#### [Task requirements]
a. List every gift the first poster in the forum thread on 2013 Christmas gear says he got for his wife.
b. Continue the forum thread on 2013 Christmas gear from the end of its last post.

═════ Selected passage

# 2013 Christmas Gear



## Roblor1985 (Feb 7, 2013)

Here is what I got for Christmas this year:










I got size 13 insulated boots (800 gram Thinsulate) and I got a big huge digital camo backpack for hauling the hunting equipment. Got the wife a pair of insulated boots, a pink camo knife, and a bump cap with a 5W light with a red filter. We already went out the other night with our new toys and had a fox get called in when we were trying to coyote hunt. Fun times.


----------



## hassell (Feb 9, 2010)

Good haul, those boots are just screaming for trails to travel..


----------



## youngdon (Mar 10, 2010)

Nice ! I hope you thanked Santa appropriately !


----------



## dwtrees (Mar 5, 2012)

Thats some pretty cool presents you got.

══════════
═════ Record set

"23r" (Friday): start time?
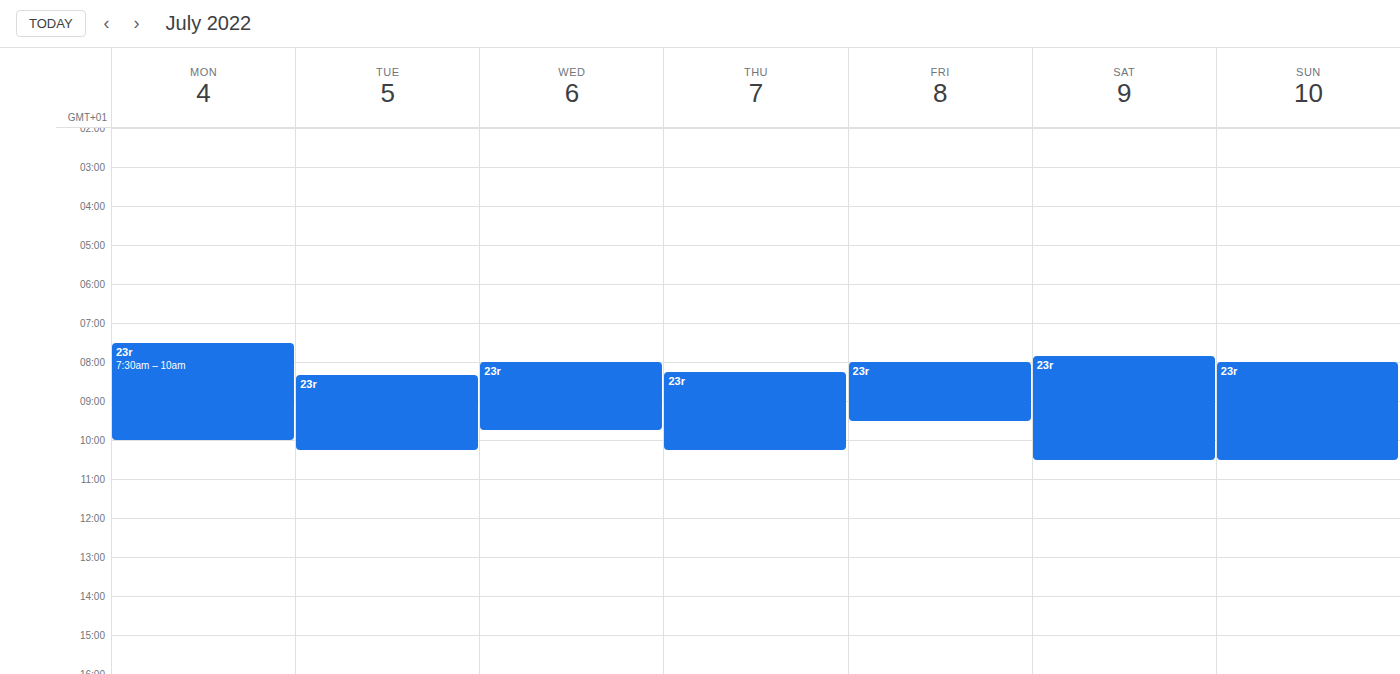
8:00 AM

══════════
═════ Record set

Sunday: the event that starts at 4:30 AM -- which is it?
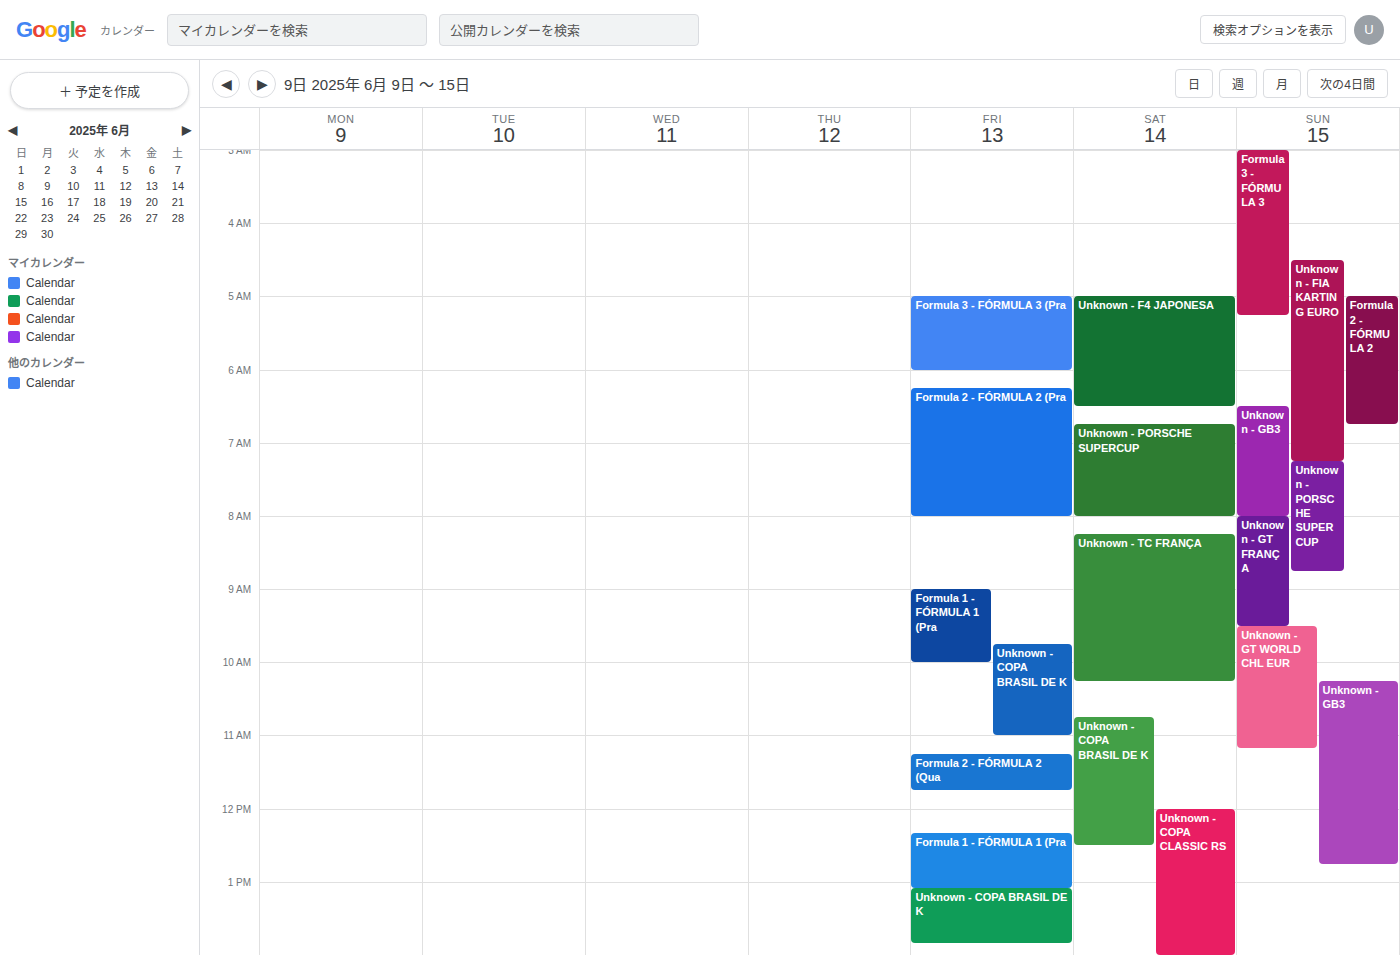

══════════

#### [Task responses]
a. A pair of insulated boots, a pink camo knife, and a bump cap with a 5W light with a red filter.

b.
----------



## 220swift (Mar 2, 2011)

looks like a great Christmas.........


----------



## bar-d (Feb 3, 2010)

Here's the gear I got............ :hunter:


----------



## Spanky (Apr 8, 2010)

bar-d said:


> Here's the gear I got............ :hunter:


 Where did you dig up that school picture, HA !!


----------



## Roblor1985 (Feb 7, 2013)

Amazing! You should blend in really well... or they will come and eat your face off. Either one.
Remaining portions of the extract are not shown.